Gilles Peress
2009 Honoree / Achievement In Photojournalism
GILLES PERESS was born on December 29, 1946, in France. He studied at the Institut d’Etudes Politiques and at the Universite de Vincennes. Gilles Peress started using photography to create museum installations and books in 1971. In 1972, Gilles Peress began documenting immigration in Europe. This work continues in his ongoing project, Hate Thy Brother, a cycle of documentary narratives that looks at intolerance and it’s consequences.
His books include Haines; A Village Destroyed; The Graves: Srebrenica and Vukovar; The Silence: Rwanda; Farewell to Bosnia and Telex Iran.
His work has been exhibited and is collected by the Museum of Modern Art, the Metropolitan Museum of Art, the Whitney Museum of American Art, PS1, all in New York; the Art Institute of Chicago; the Corcoran Gallery of Art, Washington, D.C; the San Francisco Museum of Modern Art; the Getty Museum in Los Angeles; the Walker Art Center and the Minneapolis Institute of Arts; the V&A in London; the Musée d’Art Moderne, the Picasso Museum, Parc de la Villette and Centre Georges Pompidou in Paris; the Museum Folkwang, Essen; the Sprengel Museum in Hannover, among others.
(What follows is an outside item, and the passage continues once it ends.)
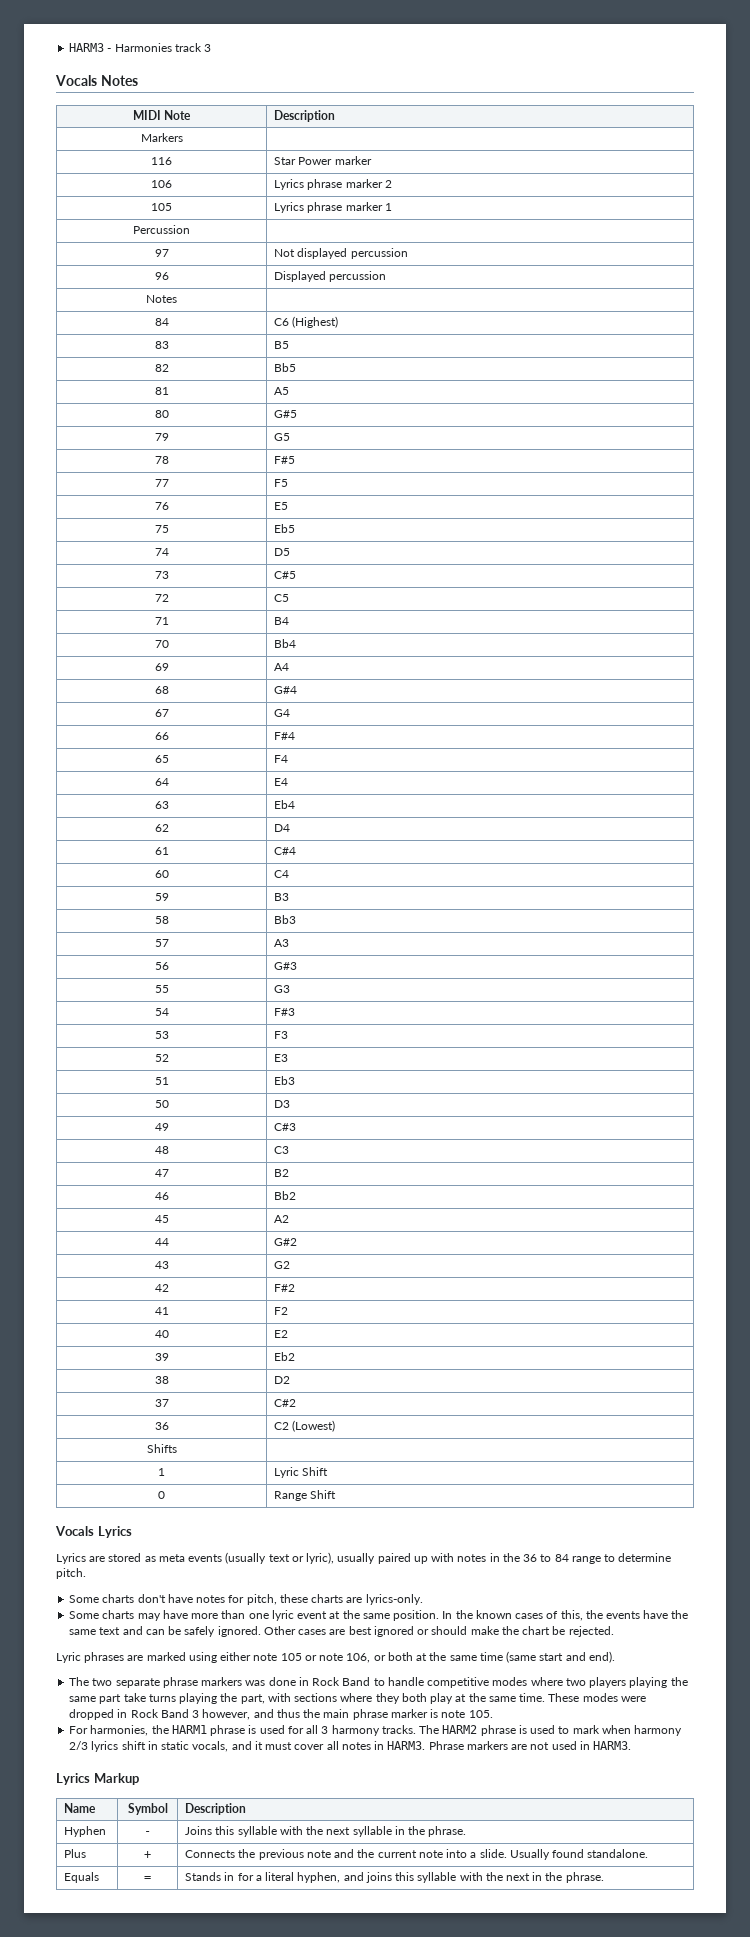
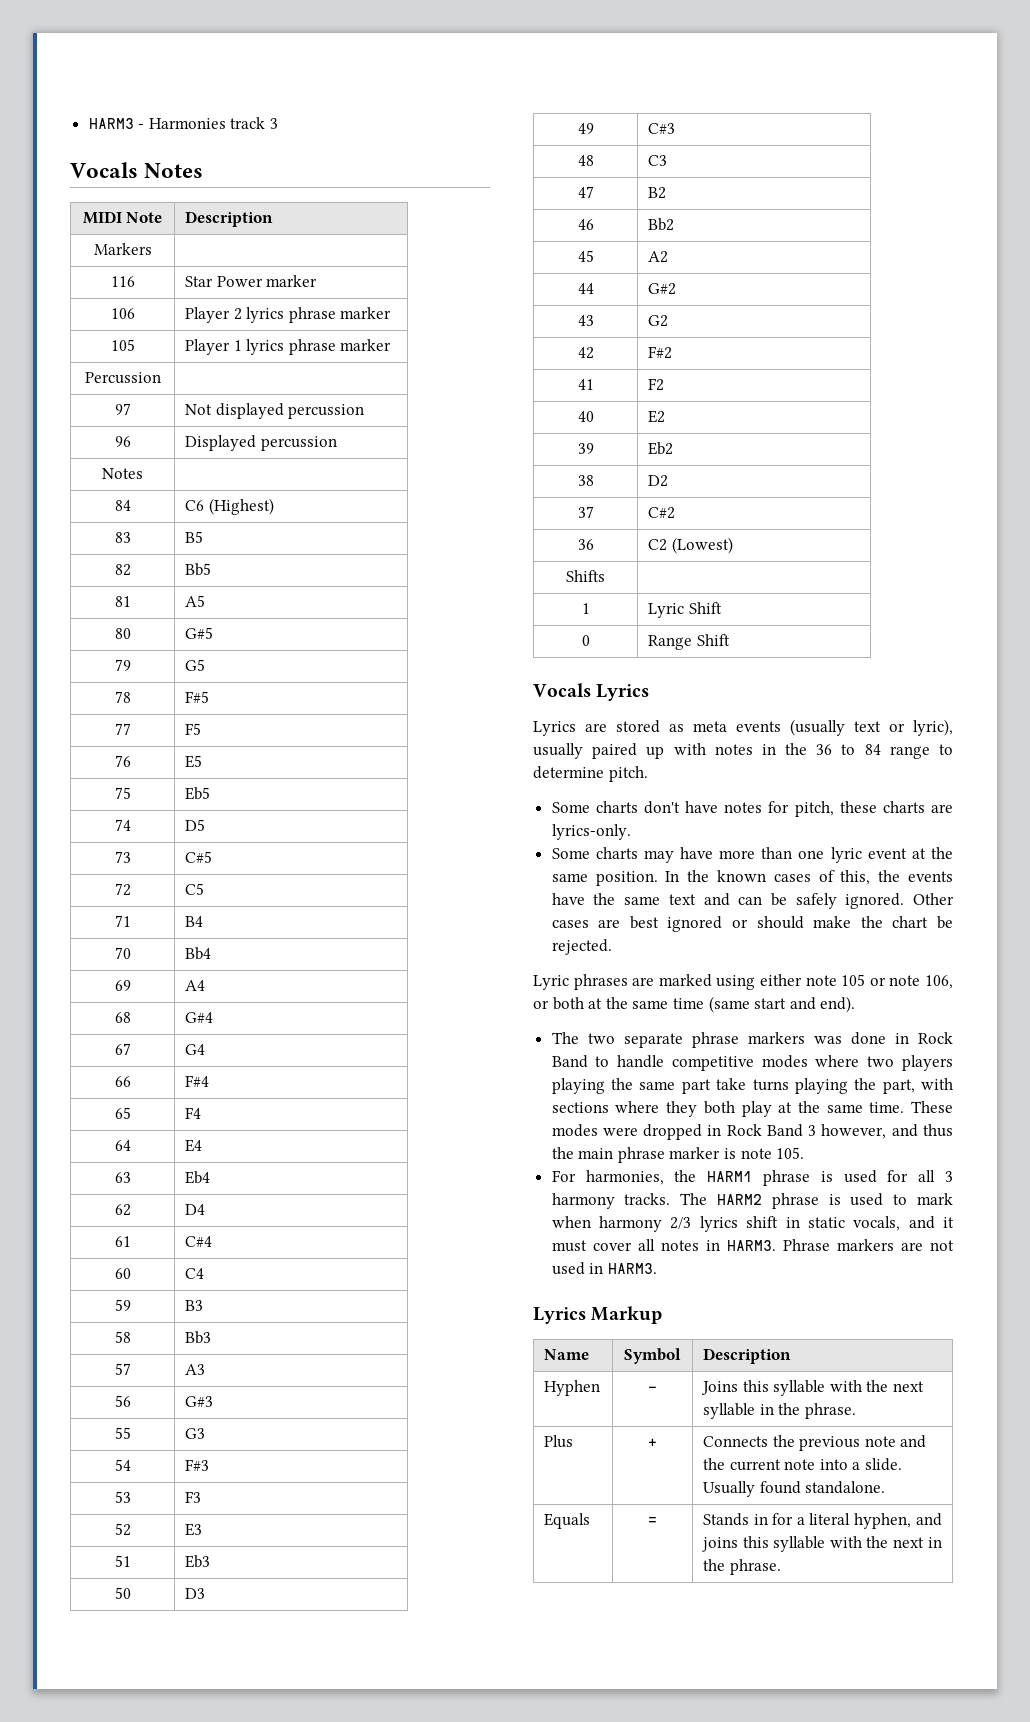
[274,179,392,190] Lyrics phrase marker 2 -> [185,307,392,323] Player 2 lyrics phrase marker
[274,202,392,213] Lyrics phrase marker 1 -> [185,339,392,355] Player 1 lyrics phrase marker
Awards and fellowships Peress has received include: The Guggenheim Fellowship, several National Endowment for the Arts grants, Pollock-Krasner and New York State Council of the Arts fellowships, the W. Eugene Smith Grant for Humanistic Photography and International Center of Photography Infinity Awards.
Portfolios of his work have appeared in the New York Times Magazine, the Sunday Times Magazine, Du magazine, Life, Stern, Geo, Paris-Match, Parkett, Aperture and the New Yorker.
Peress is Professor of Human Rights and Photography at Bard College, NY and Senior Research Fellow at the Human Rights Center, UC Berkeley. Peress joined Magnum Photos in 1971 and served three times as vice-president and twice as president of the co-operative. He and his wife, Alison Cornyn, live in Brooklyn with their three children.